Search Computing users grossly belong to two categories. End users can only launch predefined applications and submit input to them through forms; expert users may also compose queries in the context of repositories of service marts and of their composition patterns (we say in such cases that users can build liquid queries, where their liquid nature comes from the fact that queries extend upon service marts more or less as stains over surfaces). In both case, however, we expect users to have some experience in data analysis (similar, e.g., to the basic skills required by spreadsheets) and we expect them to use such skills in manipulating results, which are shown in tabular format, and can be dynamically augmented online – we call them liquid results to highlight such dynamic and plastic nature of results, which can be manipulated by means of user controls.
Tools are intended to support three kinds of experts:
- Service designers register data sources in the system through the Service Mart Framework, by either interacting with existing Web services, or by exposing existing data sources, or by wrapping existing Web pages. They play the role of “data providers”.
- Application developers preselect some of the services and configure them so as to turn them into applications; specifically, they build user’s interfaces which either expose to expert users service marts and their connections or expose to end users simple forms accepting typed input. They play the role of “data brokers”.

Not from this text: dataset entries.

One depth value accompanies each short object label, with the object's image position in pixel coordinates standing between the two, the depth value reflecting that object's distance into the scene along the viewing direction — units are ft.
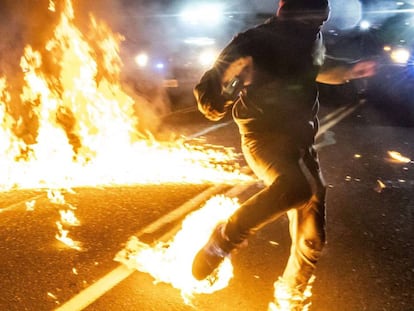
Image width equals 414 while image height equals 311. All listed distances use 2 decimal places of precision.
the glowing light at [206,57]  36.32
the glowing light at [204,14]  34.79
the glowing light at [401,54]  34.36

- SeCo developers install, open and configure the SeCo modules upon suitable hardware resources and may perform fine tuning (or creation from scratch) of query and execution plans.

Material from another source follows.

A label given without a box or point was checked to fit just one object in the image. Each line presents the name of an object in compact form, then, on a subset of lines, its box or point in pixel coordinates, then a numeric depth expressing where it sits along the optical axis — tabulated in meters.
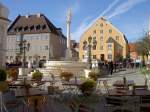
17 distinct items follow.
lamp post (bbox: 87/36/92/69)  14.86
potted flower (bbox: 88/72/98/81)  7.94
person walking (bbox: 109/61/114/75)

The tools provided to the designer and developer communities plug to an internal API, while end-user applications and interfaces in turn are accessible via an external API and therefore callable from any client environment. Three kinds of repositories are available, called service repositories (i.e., cache memories storing inputs and outputs of recent calls), query repositories (i.e., queries that were saved by user for subsequent restore operations), and user data repositories (i.e., profiles and administrative information). An additional application repository loads applications and stores user’s interactions, so as to be able to remember and re-apply such interactions to new queries or to new results.

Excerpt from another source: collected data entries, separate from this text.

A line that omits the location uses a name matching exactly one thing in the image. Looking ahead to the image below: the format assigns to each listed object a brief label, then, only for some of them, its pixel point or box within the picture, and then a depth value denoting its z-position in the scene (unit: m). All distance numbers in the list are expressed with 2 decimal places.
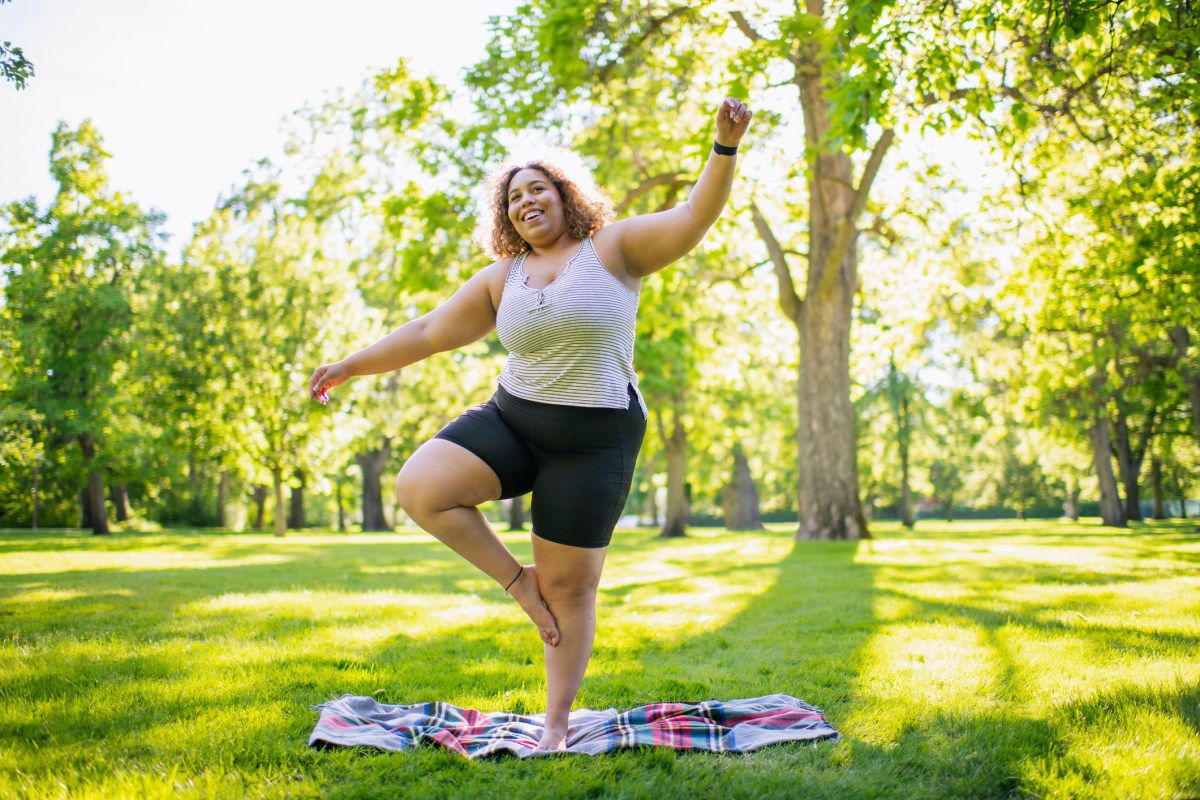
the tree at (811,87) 6.46
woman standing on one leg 2.98
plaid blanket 2.98
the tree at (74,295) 20.11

The various architectural elements forming the Search Computing prototype architecture defined above are described in different, autonomous chapters.
Chapter 9 deals with service marts, a novel concept for enabling the engineering and deployment of search services, i.e. of services whose main feature is the ability to respond ranked results organized by chunks (so as to enable a fine-grain control by the execution engine). Such results are produced by interacting with concrete data sources, which are made available through service interfaces, wrappers, or direct access to extensional data collections (databases, excel files, and so on). Thus, service marts are a conceptual abstractions providing information hiding, mapped to service interfaces which directly interact with concrete data sources.
Chapter 10 describes our framework for query execution; specifically it address the description of a query language for Search Computing, then the mapping of queries to service interfaces, then the composition methods that have been defined so far in Search Computing under the classical format of join methods, suitably extended to the search and web context. This chapter discusses query formulation and optimization up to the choice of join methods.
Chapter 11 deals with ranking aggregation in its most general formalization, and shows how ranking aggregation methods can be adapted to Search Computing in generating a join method which is capable of guaranteeing that the top-k results are selected.
Chapter 12 describes a flexible architecture for Search Computing (named Panta Rhei) which includes suitable abstractions for data production, consumption, and caching, with both data-driven and event-driven synchronization. Operations and flows of the Panta Rhei model are described at a high level, but they are designed for supporting the scalable execution of Search Computing queries in a variety of deployment architectures.
Chapter 13 shows a paradigm for asking Search Computing queries, called liquid queries, that can be articulated upon such flexible architecture, where a liquid query is capable of run-time modification by addition or dropping of sub-queries and by drilling down and rolling up information, much in the same way as with a data cube expressing the results in data analysis environments.
Chapter 14 shows how to build and deploy applications by means of a software engineering environment involving both “data providers”, who will register service marts, and “data brokers”, who will assemble applications. SeCo servers can be deployed upon a variety of computing architectures, hinting to future prototypes running upon highly scalable architectures and/or cloud computing systems. The chapter also discusses the business models that may favor the spreading of both data providers and data brokers.
Chapter 15 discusses ranking opportunities in the context of life sciences, which are characterized by a wide use of ranked information, thereby anticipating some of the specific issues featured by an appealing Search Computing application.
|